31. Oktober 2007

„Jede Stunde werden 10.000 Quadratmeter asphaltiert“

Verkehrsfläche in Deutschland ist größer als das Land Thüringen

Berlin. Die Allianz pro Schiene hält den Flächenverbrauch in Deutschland für „Besorgnis erregend hoch“. „Die Verkehrsfläche ist mit 24 Hektar pro Tag schneller gewachsen als im Durchschnitt der vorangegangenen vier Jahre (23 Hektar pro Tag)“, sagte Allianz pro Schiene-Geschäftsführer Dirk Flege am Mittwoch in Berlin mit Verweis auf die heute veröffentlichten Zahlen des Statistischen Bundesamtes (destatis) für das Jahr 2006. „Dies steht im völligen Gegensatz zu den Zielen der Bundesregierung, die den Anstieg des Flächenverbrauchs bis 2020 auf ein Viertel des heutigen Wertes reduzieren will“.
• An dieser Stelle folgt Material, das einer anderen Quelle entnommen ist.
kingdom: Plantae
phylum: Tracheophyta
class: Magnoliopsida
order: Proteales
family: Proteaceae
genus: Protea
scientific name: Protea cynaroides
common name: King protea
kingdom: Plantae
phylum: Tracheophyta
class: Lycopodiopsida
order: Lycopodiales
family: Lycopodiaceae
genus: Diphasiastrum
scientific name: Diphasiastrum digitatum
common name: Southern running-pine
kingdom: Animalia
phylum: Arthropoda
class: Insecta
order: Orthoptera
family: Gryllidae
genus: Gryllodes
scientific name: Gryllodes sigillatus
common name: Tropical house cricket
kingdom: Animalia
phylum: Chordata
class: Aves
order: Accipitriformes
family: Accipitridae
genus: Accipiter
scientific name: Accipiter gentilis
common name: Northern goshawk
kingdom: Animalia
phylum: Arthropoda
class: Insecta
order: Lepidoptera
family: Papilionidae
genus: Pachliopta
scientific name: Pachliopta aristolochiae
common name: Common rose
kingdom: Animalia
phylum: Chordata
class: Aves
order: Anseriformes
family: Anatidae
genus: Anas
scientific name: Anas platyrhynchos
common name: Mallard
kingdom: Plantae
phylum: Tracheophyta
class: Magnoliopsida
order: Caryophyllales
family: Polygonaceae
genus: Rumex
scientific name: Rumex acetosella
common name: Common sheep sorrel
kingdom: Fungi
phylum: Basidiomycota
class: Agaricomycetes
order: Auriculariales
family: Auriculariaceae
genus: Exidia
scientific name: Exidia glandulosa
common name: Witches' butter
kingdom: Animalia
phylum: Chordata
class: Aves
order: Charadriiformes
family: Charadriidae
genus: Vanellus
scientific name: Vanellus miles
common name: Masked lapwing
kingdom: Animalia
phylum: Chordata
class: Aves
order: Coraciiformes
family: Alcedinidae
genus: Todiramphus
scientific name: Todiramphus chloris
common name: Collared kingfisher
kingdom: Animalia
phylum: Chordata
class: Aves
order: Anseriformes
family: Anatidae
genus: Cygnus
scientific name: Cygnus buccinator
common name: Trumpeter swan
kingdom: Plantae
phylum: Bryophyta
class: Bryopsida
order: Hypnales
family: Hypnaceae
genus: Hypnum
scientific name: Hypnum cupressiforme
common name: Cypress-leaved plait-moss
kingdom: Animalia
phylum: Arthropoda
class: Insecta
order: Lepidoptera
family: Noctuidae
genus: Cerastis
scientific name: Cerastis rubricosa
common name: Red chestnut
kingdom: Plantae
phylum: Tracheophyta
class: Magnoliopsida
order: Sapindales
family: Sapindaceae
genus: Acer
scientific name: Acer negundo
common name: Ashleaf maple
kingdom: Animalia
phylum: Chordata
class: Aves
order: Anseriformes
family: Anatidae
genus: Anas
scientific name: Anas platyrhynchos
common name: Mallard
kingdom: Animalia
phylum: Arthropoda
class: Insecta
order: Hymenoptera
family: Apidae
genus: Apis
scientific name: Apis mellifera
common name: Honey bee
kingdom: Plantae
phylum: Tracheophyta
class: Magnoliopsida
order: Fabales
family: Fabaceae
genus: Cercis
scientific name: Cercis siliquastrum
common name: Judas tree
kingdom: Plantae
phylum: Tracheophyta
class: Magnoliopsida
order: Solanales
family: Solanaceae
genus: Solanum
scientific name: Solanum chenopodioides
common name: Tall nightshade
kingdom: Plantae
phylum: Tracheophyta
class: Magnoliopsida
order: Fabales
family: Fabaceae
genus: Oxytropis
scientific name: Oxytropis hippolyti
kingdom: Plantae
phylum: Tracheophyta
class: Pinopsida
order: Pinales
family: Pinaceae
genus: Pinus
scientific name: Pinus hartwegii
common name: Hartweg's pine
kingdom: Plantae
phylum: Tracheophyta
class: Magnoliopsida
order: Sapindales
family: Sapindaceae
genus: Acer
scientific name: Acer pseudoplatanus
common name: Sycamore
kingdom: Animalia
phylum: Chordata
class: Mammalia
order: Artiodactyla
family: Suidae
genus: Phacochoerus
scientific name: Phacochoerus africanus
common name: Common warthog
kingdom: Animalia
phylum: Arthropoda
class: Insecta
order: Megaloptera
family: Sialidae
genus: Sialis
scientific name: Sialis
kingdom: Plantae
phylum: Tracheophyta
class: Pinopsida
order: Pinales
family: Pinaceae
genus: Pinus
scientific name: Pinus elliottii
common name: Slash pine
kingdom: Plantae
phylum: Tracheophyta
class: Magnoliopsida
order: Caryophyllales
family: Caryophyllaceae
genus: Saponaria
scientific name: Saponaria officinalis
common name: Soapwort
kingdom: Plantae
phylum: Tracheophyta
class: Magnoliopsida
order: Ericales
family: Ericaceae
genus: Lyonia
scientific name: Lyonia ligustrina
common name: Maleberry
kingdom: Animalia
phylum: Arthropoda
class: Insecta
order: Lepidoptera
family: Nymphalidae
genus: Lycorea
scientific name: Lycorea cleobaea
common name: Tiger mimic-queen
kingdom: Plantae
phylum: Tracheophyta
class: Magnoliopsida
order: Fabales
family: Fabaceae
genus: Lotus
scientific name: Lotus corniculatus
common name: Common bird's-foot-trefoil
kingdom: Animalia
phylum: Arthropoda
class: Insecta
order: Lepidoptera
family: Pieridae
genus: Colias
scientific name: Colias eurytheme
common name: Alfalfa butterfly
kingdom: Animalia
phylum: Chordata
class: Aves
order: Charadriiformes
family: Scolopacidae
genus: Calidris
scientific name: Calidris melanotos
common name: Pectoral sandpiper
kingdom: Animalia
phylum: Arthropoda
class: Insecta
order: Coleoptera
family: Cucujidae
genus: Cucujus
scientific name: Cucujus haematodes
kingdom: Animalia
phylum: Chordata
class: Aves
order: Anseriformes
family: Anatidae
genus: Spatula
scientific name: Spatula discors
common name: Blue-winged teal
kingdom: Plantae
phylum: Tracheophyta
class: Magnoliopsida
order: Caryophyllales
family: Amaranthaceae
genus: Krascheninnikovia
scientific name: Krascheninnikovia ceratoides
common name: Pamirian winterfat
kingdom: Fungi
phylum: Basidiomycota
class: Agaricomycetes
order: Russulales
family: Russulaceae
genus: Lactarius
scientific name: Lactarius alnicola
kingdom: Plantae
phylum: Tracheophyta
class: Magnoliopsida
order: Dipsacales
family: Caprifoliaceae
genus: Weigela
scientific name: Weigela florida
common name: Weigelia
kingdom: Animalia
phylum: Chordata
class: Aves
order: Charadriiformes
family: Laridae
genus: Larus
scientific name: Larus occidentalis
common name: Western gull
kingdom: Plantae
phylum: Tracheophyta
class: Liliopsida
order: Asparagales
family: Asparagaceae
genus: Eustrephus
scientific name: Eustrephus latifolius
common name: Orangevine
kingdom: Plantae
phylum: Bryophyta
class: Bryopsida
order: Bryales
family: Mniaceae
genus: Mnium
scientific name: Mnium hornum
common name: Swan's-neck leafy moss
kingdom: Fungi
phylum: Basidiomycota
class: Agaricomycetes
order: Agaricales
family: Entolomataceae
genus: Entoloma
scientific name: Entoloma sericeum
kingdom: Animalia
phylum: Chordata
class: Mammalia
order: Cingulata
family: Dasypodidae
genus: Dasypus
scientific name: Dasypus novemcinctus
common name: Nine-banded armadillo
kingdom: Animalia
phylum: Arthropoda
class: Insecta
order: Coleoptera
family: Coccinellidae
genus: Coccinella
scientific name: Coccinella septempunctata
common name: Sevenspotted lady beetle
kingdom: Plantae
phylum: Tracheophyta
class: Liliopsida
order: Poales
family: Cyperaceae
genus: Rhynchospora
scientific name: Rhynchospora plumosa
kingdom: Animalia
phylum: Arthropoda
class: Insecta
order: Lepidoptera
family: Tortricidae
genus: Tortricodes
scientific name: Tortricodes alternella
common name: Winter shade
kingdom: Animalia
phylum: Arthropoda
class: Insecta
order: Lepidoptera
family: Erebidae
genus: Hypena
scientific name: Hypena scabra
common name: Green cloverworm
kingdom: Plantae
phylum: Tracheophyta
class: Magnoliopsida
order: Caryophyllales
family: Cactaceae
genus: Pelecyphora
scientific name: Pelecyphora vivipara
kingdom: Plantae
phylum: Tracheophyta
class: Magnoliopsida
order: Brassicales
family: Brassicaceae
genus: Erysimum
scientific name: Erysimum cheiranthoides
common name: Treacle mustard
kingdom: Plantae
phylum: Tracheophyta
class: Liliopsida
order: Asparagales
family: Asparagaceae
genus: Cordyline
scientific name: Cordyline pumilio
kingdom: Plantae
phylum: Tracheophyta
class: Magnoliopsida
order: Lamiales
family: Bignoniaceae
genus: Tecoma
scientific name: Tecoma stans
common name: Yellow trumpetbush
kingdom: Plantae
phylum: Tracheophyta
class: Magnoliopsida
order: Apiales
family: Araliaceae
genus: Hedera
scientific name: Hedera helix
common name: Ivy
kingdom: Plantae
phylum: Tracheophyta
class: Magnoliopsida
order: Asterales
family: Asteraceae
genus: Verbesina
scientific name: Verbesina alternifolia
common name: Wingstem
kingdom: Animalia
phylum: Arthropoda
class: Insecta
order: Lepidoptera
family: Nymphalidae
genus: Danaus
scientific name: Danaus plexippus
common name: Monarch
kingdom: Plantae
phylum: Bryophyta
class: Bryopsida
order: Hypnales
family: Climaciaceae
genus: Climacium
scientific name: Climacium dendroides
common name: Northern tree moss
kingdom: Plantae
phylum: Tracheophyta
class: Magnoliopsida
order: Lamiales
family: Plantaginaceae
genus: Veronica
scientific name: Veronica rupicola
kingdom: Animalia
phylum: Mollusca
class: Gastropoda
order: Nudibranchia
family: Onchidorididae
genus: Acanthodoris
Angesichts der Tatsache, dass in Deutschland „jede Stunde 10.000 Quadratmeter Natur asphaltiert werden“, müsse die Bundesregierung „entschiedener gegen Flächenfraß“ vorgehen. Dabei dürften Maßnahmen wie das vor wenigen Tagen von der französischen Regierung beschlossene Moratorium beim Autobahnbau auch in Deutschland „nicht tabu“ sein. Flege: „Ein Moratorium beim Autobahnausbau ist sowohl klimapolitisch als auch naturschutzpolitisch bedenkenswert“. Nach Angaben der Allianz pro Schiene bietet sich der Schienenverkehr als „klimaschonende und platzsparende Alternative“ an.

Laut destatis sind bereits 4,9 Prozent (17.627 km²) der Bodenfläche Deutschlands vom Verkehr beansprucht. „Die Verkehrsfläche in Deutschland ist größer als das Land Thüringen“, so Flege. Seit 1992 hat die Verkehrsfläche um 1.186 km² zugenommen. Flege: „Jedes Jahr asphaltieren wir für den Verkehr eine Fläche zu, die annähernd die Größe der Insel Sylt hat.“ Bei diesen Zahlen sind nach Angaben der Allianz pro Schiene Parkplätze auf Privatgrundstücken noch nicht einmal erfasst. Sie fallen bei destatis unter die Rubrik „Gebäude- und Freifläche“.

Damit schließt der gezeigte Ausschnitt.